* **Work to complete**
What lines below mention the word "title"? Copy each one.

* **Source texts of formatted documents**
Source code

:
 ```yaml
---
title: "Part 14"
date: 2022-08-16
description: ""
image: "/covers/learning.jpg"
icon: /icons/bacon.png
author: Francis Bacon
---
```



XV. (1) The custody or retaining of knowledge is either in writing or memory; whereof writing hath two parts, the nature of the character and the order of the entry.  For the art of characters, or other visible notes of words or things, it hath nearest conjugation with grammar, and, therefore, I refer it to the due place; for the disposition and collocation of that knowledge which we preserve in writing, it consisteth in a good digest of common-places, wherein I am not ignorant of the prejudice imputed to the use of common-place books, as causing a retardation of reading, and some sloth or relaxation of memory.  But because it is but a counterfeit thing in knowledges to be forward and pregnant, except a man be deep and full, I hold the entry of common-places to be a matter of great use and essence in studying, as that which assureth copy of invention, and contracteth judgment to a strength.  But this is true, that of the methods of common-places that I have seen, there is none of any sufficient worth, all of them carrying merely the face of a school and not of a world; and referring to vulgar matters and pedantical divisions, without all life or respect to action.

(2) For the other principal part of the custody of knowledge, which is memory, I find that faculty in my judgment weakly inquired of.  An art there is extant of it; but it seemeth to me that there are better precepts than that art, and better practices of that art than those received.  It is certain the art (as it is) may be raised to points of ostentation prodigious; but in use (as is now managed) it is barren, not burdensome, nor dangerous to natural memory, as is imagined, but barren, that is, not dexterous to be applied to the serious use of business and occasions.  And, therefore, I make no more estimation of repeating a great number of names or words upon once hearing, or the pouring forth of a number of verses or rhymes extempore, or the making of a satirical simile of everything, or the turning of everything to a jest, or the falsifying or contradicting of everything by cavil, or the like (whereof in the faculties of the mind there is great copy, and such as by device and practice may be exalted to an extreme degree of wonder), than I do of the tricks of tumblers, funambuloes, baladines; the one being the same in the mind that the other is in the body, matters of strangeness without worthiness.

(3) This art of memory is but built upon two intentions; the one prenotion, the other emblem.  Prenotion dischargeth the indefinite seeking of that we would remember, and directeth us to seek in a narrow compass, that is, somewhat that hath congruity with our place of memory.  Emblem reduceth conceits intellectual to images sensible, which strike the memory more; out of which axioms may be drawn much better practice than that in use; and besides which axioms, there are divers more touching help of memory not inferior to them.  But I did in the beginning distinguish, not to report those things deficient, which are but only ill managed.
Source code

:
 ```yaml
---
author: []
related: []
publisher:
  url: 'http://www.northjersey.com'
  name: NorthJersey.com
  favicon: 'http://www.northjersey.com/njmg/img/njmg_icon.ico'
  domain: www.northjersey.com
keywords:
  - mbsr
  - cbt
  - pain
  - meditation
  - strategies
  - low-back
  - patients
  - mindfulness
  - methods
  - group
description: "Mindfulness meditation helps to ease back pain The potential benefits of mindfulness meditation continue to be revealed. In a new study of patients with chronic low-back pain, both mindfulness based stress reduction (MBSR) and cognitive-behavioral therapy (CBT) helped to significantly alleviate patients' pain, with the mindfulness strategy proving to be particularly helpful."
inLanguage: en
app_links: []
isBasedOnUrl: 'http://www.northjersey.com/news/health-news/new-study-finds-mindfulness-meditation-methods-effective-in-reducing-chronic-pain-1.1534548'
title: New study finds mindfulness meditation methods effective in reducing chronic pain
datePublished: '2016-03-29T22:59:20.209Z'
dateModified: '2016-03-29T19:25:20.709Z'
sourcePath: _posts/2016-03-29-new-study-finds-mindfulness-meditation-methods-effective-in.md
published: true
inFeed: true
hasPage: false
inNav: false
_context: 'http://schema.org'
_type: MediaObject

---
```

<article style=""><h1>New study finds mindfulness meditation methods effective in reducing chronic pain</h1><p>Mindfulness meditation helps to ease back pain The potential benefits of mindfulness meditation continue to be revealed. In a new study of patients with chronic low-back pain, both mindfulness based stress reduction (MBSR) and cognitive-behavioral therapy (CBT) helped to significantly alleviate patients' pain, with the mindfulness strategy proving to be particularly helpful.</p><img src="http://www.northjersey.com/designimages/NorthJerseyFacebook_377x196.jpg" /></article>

* **Task answer**
title: "Part 14"
title: New study finds mindfulness meditation methods effective in reducing chronic pain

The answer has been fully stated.